Functioning

sosia (Italian for doppelgänger) is intended to create control groups for Diff-in-Diff analysis of scientists: Some treatment happens to a scientist, and you need “similar” scientists to whom nothing happened. Similiar means:

  1. Publishes in sources (journals, book series, etc.) the scientist publishes too
  2. Publishes in sources associated with the scientist’s main field
  3. Publishes in the year of treatment
  4. Is not a co-author in the pre-treatment phase
  5. In the year of treatment, has about the same number of publications
  6. Started publishing around the same year as the scientist
  7. In the year of treatment, has about the same number of co-authors
  8. In the year of treatment, has about the same number of citations (excluding self-ciations)
  9. Optional: is affiliated to a similar institution (from a user-provided list of affiliations)

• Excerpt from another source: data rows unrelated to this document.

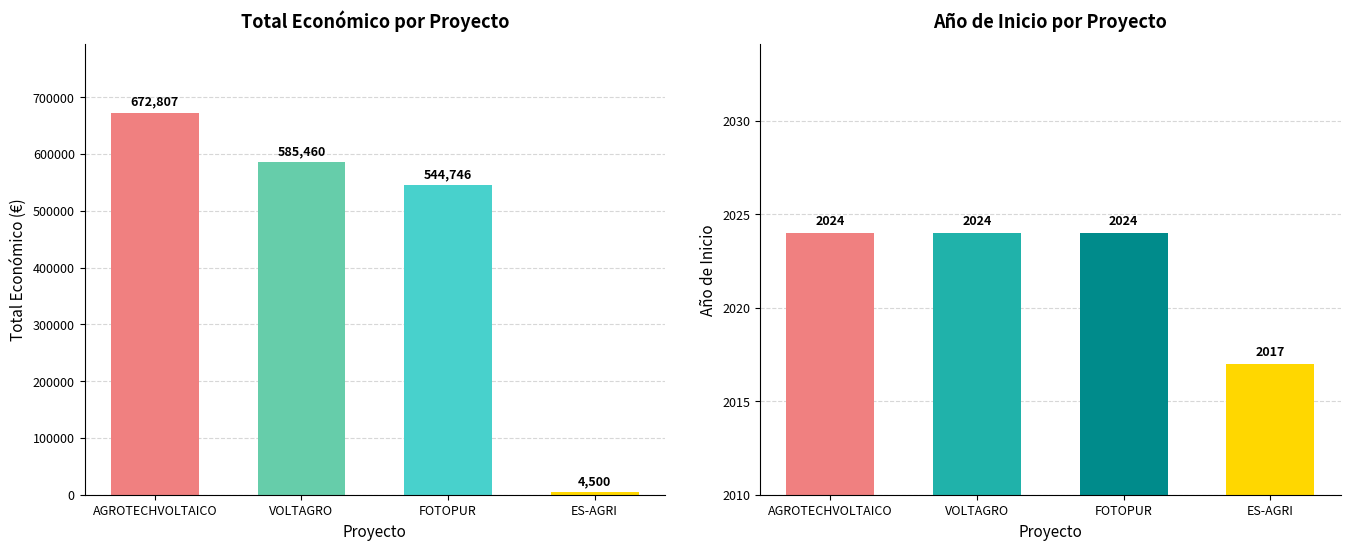

What is the value of the Total económico bar at the 1st from the left?

672807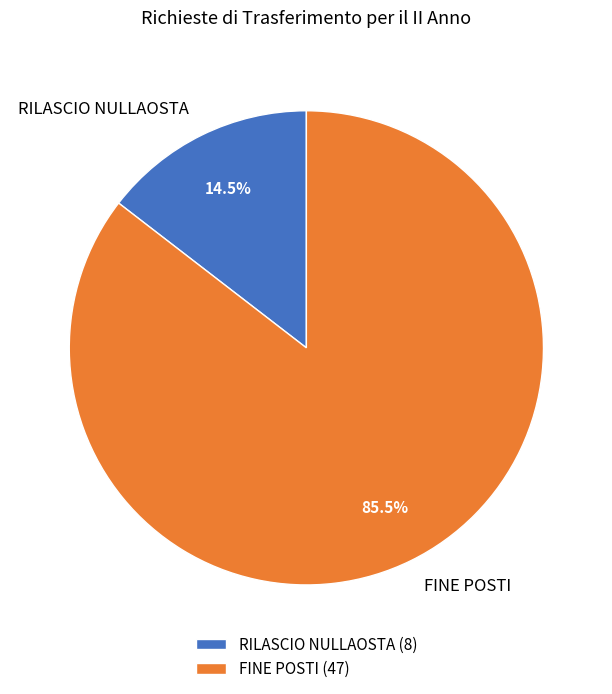

How many slices are in this pie chart?

2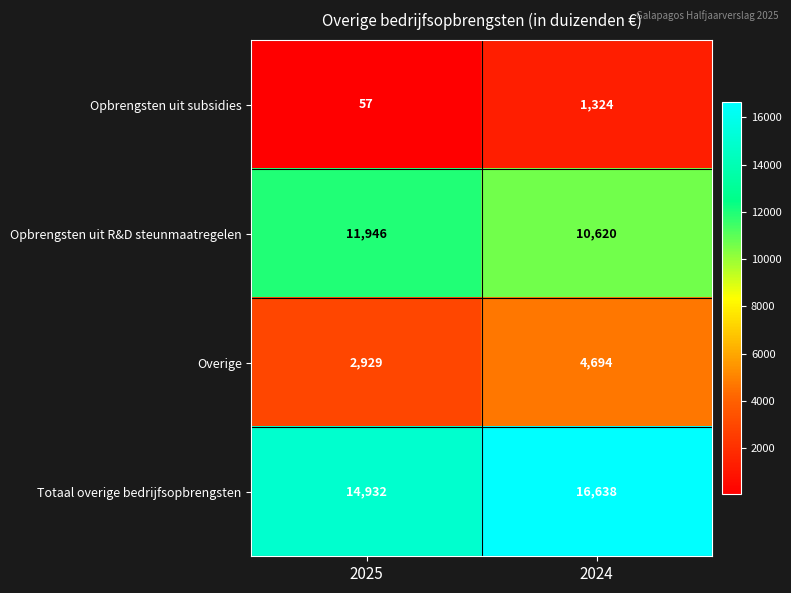

Which category has the lowest value across all series?

2025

You obtain results after only four steps:

  1. Initiate the class
  2. Define search sources
  3. Define a first search group
  4. Filter the search group to obtain a matching group

Depending on the number of search sources and the first search group, one query may take up to 6 hours. Each query on the Scopus database will make use of your API Key, which allows 5000 requests per week. sosia and pybliometrics makes sure that all information are cached, so that subsequent queries will take less than a minute. The main classes and all methods have a boolean refresh parameter, which steers whether to refresh the cached queries (default is False).